Hezbollah fired more than 100 rockets at large parts of Israel, raising fears of all-out war.


Lebanon’s Hezbollah fired more than 100 rockets toward Israel’s wider and deeper north early Sunday, some of which landed near the city of Haifa, as the two sides appeared to be moving toward all-out war after months of escalating tensions.

The rocket launch silenced air raid sirens in northern Israel overnight and prompted thousands of people to flee to shelters. The Israeli military said the rockets were fired “at civilian areas,” signaling a possible escalation after previous bombardments were aimed mostly at military targets.

Israel’s Magen David Adom rescue service said it treated four people for stab wounds, including a 76-year-old man who was in stable condition in Kiryat Bialik, a community near Haifa where buildings were destroyed and burned cars were wounded. It remains unclear whether the damage was caused by a missile or by an Israeli hijacker.

The crash followed an Israeli airstrike in Beirut on Friday that killed at least 37 people, including a top Hezbollah leader, as well as women and children.
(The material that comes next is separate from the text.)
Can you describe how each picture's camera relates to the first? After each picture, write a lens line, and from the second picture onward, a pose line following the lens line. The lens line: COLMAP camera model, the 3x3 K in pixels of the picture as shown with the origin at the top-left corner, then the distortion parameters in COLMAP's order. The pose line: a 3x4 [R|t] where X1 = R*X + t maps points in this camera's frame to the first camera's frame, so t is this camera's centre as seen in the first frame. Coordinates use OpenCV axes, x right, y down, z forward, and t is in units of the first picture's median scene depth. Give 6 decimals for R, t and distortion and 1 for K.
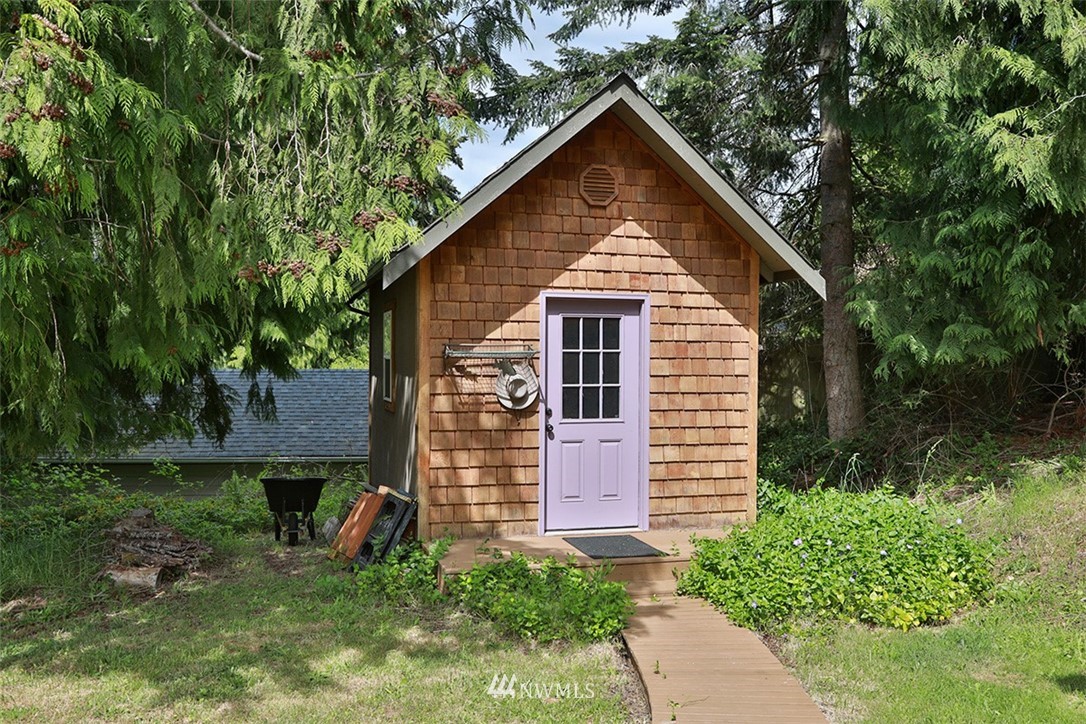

Hezbollah was already reeling from a sophisticated attack that detonated thousands of personal devices a few days ago.

The Israeli military said it had carried out a wave of strikes in southern Lebanon over the past 24 hours, targeting some 400 militant positions, including rocket launchers. Lt. Col. Nadav Shoshani, an Israeli military spokesman, said the strikes prevented a larger attack.

“Hundreds of thousands of civilians have been attacked across northern Israel. They spent the night and now the morning in bomb shelters,” he said. “Today we saw a fire that was deeper in Israel than before.”

Israel and Hezbollah have been at odds since the war in the Gaza Strip began nearly a year ago, when the militant group began firing rockets in solidarity with Palestinians and its Iran-backed ally Hamas. Low-level fighting has killed dozens of people in Israel, hundreds in Lebanon and displaced tens of thousands on both sides of the border.

Neither side is believed to be trying to fight. But in recent weeks, Israel has shifted its attention from Gaza to Lebanon, vowing to restore peace on the border so its citizens can return home. Hezbollah has said it will stop its attacks only if there is a ceasefire in Gaza, which appears increasingly difficult during lengthy talks led by the United States, Egypt and Qatar. have been flooded many times.

The Gaza war began with a Hamas attack on Oct. 7 in southern Israel, in which Palestinian militants killed about 1,200 people and took about 250 hostages. Hamas still holds about 100 prisoners, a third of whom have been killed. Gaza’s health ministry says more than 41,000 Palestinians have been killed. It doesn’t say how many fighters there are, but more than half of the dead are said to be women and children.

Israeli media reported that rockets fired from Lebanon were intercepted early Sunday in the Haifa and Nazareth areas, further south than most of the rockets launched so far. Israel cancelled schools across the north, deepening the sense of crisis.

Hezbollah said it had fired dozens of Fadi-1 and Fadi-2 missiles – a new type of weapon the group had never used before – at the Ramat Daoud airbase, southeast of Haifa, “in response to repeated Israeli attacks on several areas in Lebanon and caused the deaths of many civilian martyrs.”

In July, the group released a video it said was taken from the base by surveillance drones.

Hezbollah has vowed to retaliate against Israel for a series of explosions on Tuesday and Wednesday targeting Hezbollah members’ pagers and walkie-talkies that killed at least 37 people, including two children, and wounded some 3,000. Israel has been widely blamed for the attacks, which it has neither confirmed nor denied.

On Friday, an Israeli airstrike flattened an eight-story building in a densely populated neighborhood on the southern outskirts of Beirut as Hezbollah members were meeting in the basement, Israel said. Among the dead was Ibrahim Akil, a senior Hezbollah official who was commander of the group’s special unit, known as the Radwan Force.

Firas Abiad, Lebanon’s interim health minister, told reporters on Saturday that at least seven women and three children were killed in Friday’s airstrike on the building. He said 68 other people were injured, 15 of them hospitalized.

It was the deadliest attack in Beirut since a devastating month-long war between Israel and Hezbollah in 2006, and the death toll could rise, with 23 missing, a government official said.

Israeli Defense Minister Yoav Gallant said the attack broke the group’s chain of command and eliminated Okil, who he said was responsible for the Israeli deaths.

Okil was paid $7 million for his role in the 1983 bombing of the U.S. embassy in Beirut and the U.S.-German hostage situation in Lebanon during the civil war of the 1980s.

Meltzer, Sewell and Mrow write for The Associated Press. Sewell and Mrow reported from Beirut.